Dataset excerpt
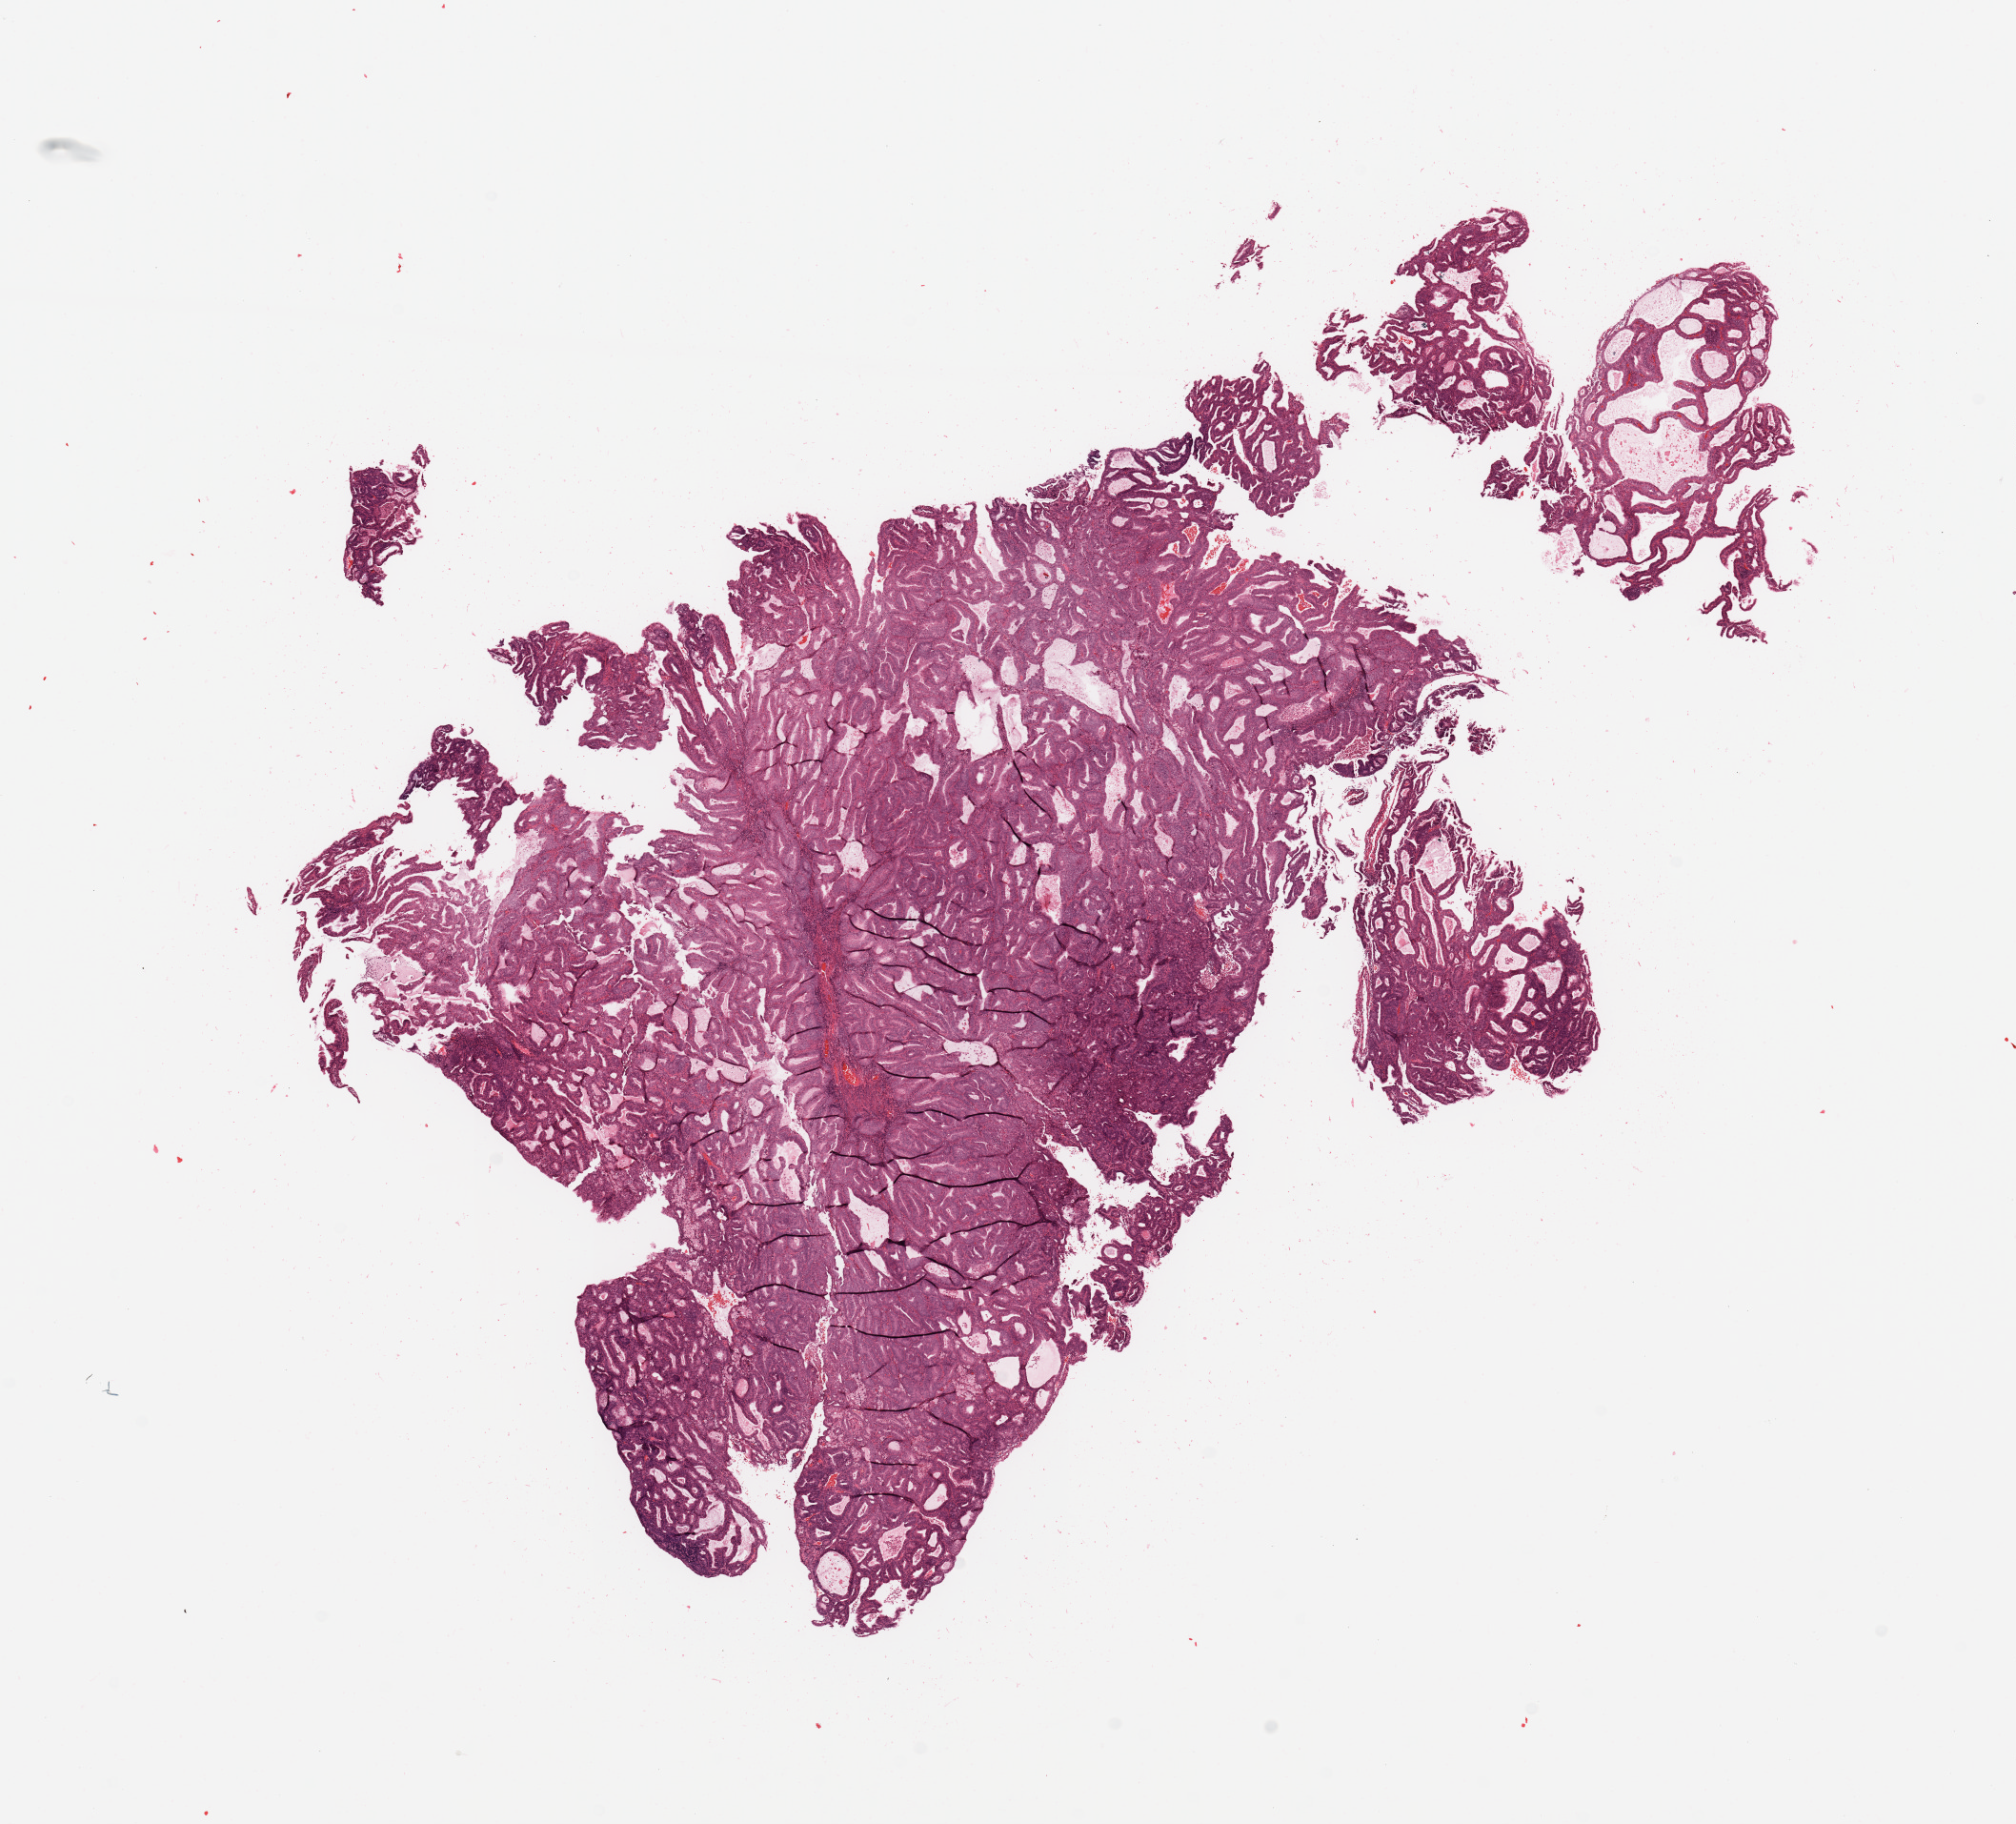
Hematoxylin and eosin (H&E) stained whole-slide image — shown as a low-resolution overview of the whole scanned area (about 16.7 x 15.1 mm, slide scanned at 20x); tumour tissue sample, sampled site: uterus. 74-year-old female patient. Histologic grade: G1 (well differentiated). Slide review estimates, as recorded: tumour nuclei 85%, necrosis 0%.
• histologic diagnosis: Endometrioid adenocarcinoma, NOS
• AJCC pathologic stage: I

Directions for this task
Repeat the whole listing above word for word. Leave out the pictures.

Answer to this problem
Hematoxylin and eosin (H&E) stained whole-slide image — shown as a low-resolution overview of the whole scanned area (about 16.7 x 15.1 mm, slide scanned at 20x); tumour tissue sample, sampled site: uterus. 74-year-old female patient. Histologic grade: G1 (well differentiated). Slide review estimates, as recorded: tumour nuclei 85%, necrosis 0%.
• histologic diagnosis: Endometrioid adenocarcinoma, NOS
• AJCC pathologic stage: I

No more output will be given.